Route 9: Christianslundsskoven

The forest, which covers an area of 25 hectares, is scenially situated by the Great Belt, not far from the town. 

Christianslundsskoven 1,8km. 

Most of the trees are beech, mixed with oak, ash, maple, small-leaved maple and alder. Walking around the wood, you will also see trees such as larch, silver fir, Douglas fir and red oak.

Today, the forest has become such an urban forest that it is rare to spot game such as roe deer, foxes and hares there. If you have control of your dog, you can walk it here without a leash. 

At the entrance to Strandalleen from Christiansslundsvej, you can see two white stone posts, with an inscription of the year 18-38. This makrs the year when the forest was given its current name. Up until 1838, foe forest was called Hesselet, but when Prince Christian (later King Christian VIII.) visited the forest, it was given its current name and the two posts were erected. 

South of the forest you will find one of Denmark's largest conference centres, Hotel Nyborg Strand. Hotel Hesselet, which is built in Japanese style, is situated in the forest. 

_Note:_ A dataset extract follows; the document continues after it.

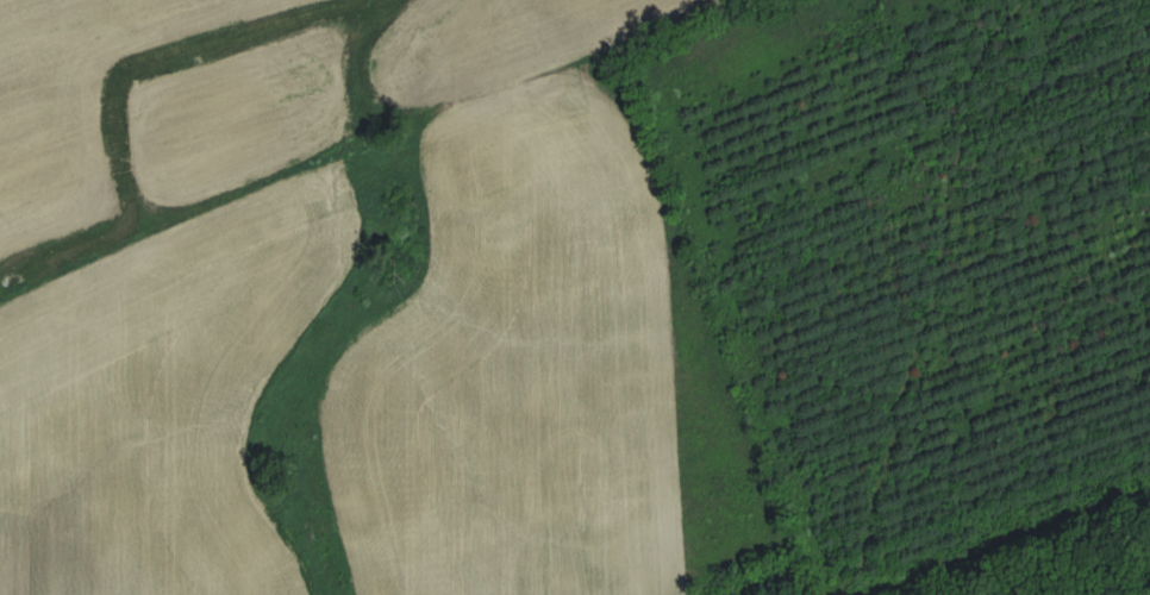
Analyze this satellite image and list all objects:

The Restaurant Lieffroy is situated in the northern part of the forest overlooking the Great Belt, with an idyllic green area housing a beautiful thatched pavilion and several old solitary trees. One of these trees, an oak, was planted to mark women's right to vote in 1915. During the year, various public events are held on the lawn, such as popinjay shooting, Midsummer's Eve, concerts, etc.